_Document segment:_
+++++

Drake Doremus Talks ‘Endings, Beginnings’ and Love at First Sight with Sebastian Stan

Since making waves in 2011 with his Sundance Grand Jury Prize winner Like Crazy, filmmaker Drake Doremus has carved out a remarkable niche for himself in the American indie scene. He has a knack for elegantly capturing intimacy onscreen, as shown with such films as Breathe In and Equals. In addition, he recently dipped his toes into the documentary world as a producer on the heartbreakingly excellent Anton Yelchin tribute Love, Antosha.

After making a second foray into the world of science fiction with 2018’s Zoe, Doremus returns to the familiar realm of modern romantic trials and tribulations with Endings, Beginnings. A visually rich character study, the film covers a year in the life of ennui-stricken thirty-something Daphne (Shailene Woodley), who finds herself becoming romantically involved with two very different men (Jamie Dornan and Sebastian Stan).

Endings, Beginnings is the closest thing to Like Crazy that Doremus has made in the decade since. The film does for love triangles what the former did for long-distance relationships, introspectively deconstructing a familiar trope into something with a more emotionally honest, if distinctively somber, shape.

I spoke with the filmmaker about his particular approach to storytelling and how it’s evolved after over a decade in the director’s seat. Here is our conversation:

Endings, Beginnings feels so authentic and natural in its performances. What is your approach to both casting and working with actors? How do you get that authenticity?

It’s a pretty sensitive process. I’m not as interested in auditioning people, really. To be honest, I kind of stopped doing that years ago. I’m more interested in spending hours looking under the hood, having conversations and really getting a sense of somebody and who they really are, in tandem with really kind of researching their catalog and watching them. Watching their habits, watching the different things they do.

+++++

_To do:_
a) Using the Drake Doremus interview, decide whether each statement is true: (i) Like Crazy won the Sundance Grand Jury Prize in 2011; (ii) Doremus directed Love, Antosha; (iii) Doremus still auditions actors. For each, answer yes or no and quote the words from the Drake Doremus interview that settle it.
b) Shorten the paragraph of the Drake Doremus interview that starts "After making a second foray" and keep its main facts.

_Data entries:_

+++++

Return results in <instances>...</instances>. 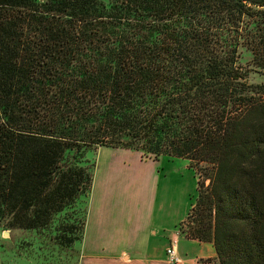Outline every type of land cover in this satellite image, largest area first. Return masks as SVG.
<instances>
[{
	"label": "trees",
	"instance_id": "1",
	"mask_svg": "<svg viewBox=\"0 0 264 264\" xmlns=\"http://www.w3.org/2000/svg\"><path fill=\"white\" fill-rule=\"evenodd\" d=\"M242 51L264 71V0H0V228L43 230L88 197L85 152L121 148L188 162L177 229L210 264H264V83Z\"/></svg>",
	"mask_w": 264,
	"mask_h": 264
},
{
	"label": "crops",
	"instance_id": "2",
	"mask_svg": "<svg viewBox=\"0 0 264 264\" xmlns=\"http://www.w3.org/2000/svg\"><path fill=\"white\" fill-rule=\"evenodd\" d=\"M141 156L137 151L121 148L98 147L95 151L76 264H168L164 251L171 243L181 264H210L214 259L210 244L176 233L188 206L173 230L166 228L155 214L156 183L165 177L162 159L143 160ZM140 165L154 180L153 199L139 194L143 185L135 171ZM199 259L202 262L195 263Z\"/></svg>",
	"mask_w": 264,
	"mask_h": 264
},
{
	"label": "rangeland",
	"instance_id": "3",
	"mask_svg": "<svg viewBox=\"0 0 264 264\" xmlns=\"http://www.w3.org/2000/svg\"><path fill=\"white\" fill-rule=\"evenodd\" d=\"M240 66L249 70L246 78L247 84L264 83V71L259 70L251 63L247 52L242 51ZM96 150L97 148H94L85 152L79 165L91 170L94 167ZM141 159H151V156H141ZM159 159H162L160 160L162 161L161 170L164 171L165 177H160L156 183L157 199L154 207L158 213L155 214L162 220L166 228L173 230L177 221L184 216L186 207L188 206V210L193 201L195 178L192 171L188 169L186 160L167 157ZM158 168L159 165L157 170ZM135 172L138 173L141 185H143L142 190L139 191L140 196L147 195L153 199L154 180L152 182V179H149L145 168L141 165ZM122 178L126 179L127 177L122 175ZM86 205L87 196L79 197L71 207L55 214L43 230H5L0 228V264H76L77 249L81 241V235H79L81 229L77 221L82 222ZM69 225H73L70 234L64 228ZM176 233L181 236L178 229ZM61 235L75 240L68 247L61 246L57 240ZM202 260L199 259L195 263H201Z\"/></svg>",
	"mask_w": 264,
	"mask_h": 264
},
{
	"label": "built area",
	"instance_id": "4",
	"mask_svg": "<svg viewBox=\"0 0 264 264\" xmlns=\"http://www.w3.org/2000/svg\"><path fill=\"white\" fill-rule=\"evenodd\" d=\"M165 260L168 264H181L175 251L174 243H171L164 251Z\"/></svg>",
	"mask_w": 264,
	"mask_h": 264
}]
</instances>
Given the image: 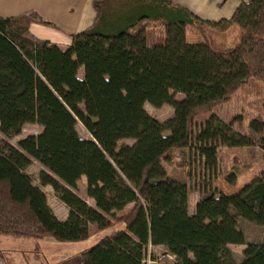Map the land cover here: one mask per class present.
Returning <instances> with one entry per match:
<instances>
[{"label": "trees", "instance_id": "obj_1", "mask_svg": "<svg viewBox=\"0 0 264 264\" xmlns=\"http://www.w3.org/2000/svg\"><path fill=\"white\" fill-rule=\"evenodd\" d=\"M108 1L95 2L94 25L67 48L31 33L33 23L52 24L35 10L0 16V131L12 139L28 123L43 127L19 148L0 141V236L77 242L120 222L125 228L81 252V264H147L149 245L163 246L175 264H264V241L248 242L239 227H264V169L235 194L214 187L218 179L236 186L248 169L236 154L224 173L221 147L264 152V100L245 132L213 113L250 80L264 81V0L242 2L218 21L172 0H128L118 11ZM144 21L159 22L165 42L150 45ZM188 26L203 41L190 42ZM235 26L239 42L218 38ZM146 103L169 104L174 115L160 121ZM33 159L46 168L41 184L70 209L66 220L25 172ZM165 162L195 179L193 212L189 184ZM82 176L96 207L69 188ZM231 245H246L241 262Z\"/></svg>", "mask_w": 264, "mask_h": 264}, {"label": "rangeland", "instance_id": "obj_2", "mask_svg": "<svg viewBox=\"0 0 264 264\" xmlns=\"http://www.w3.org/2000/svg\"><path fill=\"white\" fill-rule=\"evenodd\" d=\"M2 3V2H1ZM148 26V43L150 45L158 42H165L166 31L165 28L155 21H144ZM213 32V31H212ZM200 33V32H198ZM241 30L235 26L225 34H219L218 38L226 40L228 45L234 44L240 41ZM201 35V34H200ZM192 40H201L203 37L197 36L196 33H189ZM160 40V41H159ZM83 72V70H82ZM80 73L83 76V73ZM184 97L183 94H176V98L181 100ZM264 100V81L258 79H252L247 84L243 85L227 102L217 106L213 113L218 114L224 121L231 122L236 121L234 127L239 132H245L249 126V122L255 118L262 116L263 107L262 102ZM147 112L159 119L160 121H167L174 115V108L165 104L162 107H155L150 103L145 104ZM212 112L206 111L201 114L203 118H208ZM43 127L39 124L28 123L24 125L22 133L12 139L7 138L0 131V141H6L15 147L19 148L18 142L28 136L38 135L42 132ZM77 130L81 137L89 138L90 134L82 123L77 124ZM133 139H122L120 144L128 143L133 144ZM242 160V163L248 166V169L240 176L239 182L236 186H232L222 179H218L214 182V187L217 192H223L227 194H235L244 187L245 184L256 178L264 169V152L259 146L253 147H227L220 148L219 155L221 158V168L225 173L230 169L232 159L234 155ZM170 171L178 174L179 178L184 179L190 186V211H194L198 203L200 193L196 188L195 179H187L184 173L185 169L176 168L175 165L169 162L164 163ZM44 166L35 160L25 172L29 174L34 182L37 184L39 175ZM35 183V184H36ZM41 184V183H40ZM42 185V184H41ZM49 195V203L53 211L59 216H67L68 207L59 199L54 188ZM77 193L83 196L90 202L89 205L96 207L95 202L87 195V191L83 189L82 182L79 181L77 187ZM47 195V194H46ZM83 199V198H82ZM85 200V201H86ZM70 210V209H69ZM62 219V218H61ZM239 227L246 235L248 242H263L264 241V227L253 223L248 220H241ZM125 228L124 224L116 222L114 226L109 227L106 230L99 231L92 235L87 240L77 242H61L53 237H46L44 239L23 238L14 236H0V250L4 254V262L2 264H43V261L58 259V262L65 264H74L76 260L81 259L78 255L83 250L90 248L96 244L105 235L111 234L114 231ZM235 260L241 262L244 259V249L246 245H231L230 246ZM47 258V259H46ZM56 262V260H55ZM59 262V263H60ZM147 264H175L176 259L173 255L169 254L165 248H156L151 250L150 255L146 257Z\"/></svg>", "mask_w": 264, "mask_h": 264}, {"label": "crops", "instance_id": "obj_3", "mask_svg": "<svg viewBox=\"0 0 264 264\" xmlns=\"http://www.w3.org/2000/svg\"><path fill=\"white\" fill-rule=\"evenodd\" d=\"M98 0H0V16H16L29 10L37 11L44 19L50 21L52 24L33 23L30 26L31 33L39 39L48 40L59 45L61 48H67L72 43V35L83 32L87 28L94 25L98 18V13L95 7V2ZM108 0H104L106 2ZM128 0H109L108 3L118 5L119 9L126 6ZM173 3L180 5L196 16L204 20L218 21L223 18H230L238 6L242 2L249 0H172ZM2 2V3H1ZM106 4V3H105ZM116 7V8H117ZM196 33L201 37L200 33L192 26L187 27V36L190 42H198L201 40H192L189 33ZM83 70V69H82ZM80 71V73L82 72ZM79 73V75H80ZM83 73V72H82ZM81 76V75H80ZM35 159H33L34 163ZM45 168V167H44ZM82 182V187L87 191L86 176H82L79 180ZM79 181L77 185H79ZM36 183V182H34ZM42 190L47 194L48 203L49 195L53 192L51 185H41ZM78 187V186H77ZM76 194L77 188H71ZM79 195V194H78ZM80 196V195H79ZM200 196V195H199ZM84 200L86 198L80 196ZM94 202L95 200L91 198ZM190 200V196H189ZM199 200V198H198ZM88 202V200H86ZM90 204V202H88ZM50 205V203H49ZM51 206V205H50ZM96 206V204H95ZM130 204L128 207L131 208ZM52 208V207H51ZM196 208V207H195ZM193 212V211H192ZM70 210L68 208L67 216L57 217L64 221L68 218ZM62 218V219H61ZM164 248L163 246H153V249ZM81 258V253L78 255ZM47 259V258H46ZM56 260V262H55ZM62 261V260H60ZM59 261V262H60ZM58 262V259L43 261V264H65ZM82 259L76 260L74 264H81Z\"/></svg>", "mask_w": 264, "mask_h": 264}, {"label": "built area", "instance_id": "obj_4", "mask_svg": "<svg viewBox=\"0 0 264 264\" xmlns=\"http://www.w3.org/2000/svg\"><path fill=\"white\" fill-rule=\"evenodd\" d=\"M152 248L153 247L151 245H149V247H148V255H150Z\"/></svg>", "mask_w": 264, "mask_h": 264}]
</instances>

+++++

_Solutions to the tasks:_
a)
(i) Yes: "Since making waves in 2011 with his Sundance Grand Jury Prize winner Like Crazy"
(ii) No: "he recently dipped his toes into the documentary world as a producer on the heartbreakingly excellent Anton Yelchin tribute Love, Antosha"
(iii) No: "I kind of stopped doing that years ago"

b) Endings, Beginnings follows Zoe (2018), Doremus's second science fiction film, and marks his return to modern romance. This visually rich character study covers a year in the life of Daphne (Shailene Woodley), a weary woman in her thirties who becomes romantically involved with two very different men (Jamie Dornan and Sebastian Stan).